[DATA FOR ANALYSIS]

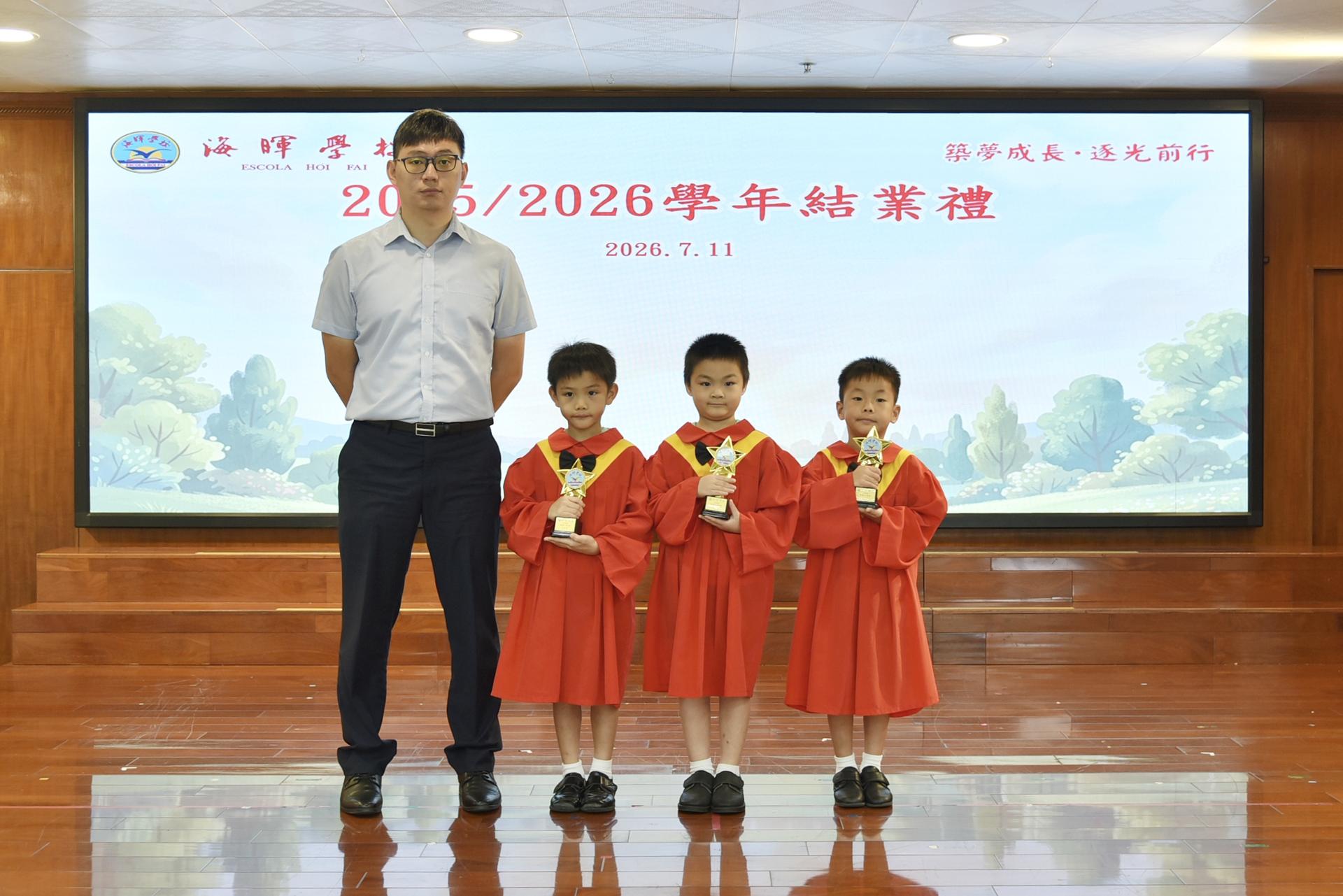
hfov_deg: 48.4
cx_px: 672
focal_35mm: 40
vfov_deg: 33.4
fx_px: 1492
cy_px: 448
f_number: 4.8
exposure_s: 1/90
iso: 400
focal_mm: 40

[/DATA FOR ANALYSIS]

EXERCISE PROMPT →
Please give the data above again in exact form and omit every picture.

SOLVED PROBLEM →
hfov_deg: 48.4
cx_px: 672
focal_35mm: 40
vfov_deg: 33.4
fx_px: 1492
cy_px: 448
f_number: 4.8
exposure_s: 1/90
iso: 400
focal_mm: 40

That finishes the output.